IRS Issues Temporary Regulations on S Corporation ESOPS
Congress enacted section 409(p) as part of the Economic Growth and Tax Relief Reconciliation Act of 2001 to prevent the owners of an S corporation from using an ESOP to shelter business income from tax. Stockholders in an S corporation normally pay tax currently on the S corporation's income, but an ESOP is exempt from tax. Section 409(p) requires that an ESOP owning stock in an S corporation must provide meaningful benefits to a broad group of rank-and-file employees of the S corporation.
Treasury and the IRS have become aware of arrangements marketed to avoid section 409(p). These arrangements include giving former owners of the S corporation deferred compensation from a management company related to the S corporation or special rights to acquire assets of the S corporation. The new regulations make clear that the deferred compensation and the special rights will be treated as “synthetic equity” - typically resulting in both income and excise taxes to the former owners of the S corporation.
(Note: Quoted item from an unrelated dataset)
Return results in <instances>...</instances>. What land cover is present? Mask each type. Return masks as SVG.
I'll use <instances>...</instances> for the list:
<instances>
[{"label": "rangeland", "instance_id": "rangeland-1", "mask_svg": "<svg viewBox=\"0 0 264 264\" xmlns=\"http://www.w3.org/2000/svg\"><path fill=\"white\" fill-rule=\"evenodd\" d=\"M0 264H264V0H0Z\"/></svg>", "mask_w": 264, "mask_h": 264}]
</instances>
Assistant Secretary for Tax Policy Pamela Olson said, “With section 409(p), Congress made clear that S corporation ESOPs should be used for rank-and-file employees to benefit from company ownership, and not as a tax shelter for a small group of former owners and executives. These regulations are a first step in targeting arrangements that abuse the S corporation ESOP rules. They are not the final step - we expect to continue to work with the ESOP community to develop guidance addressing other arrangements that attempt to skirt the rules.”
The temporary regulations are effective in 2005 for S corporation ESOPs that were in existence on March 14, 2001. For other S corporation ESOPs, these regulations are effective for taxable years ending after the date that is 90 days after publication of the regulations.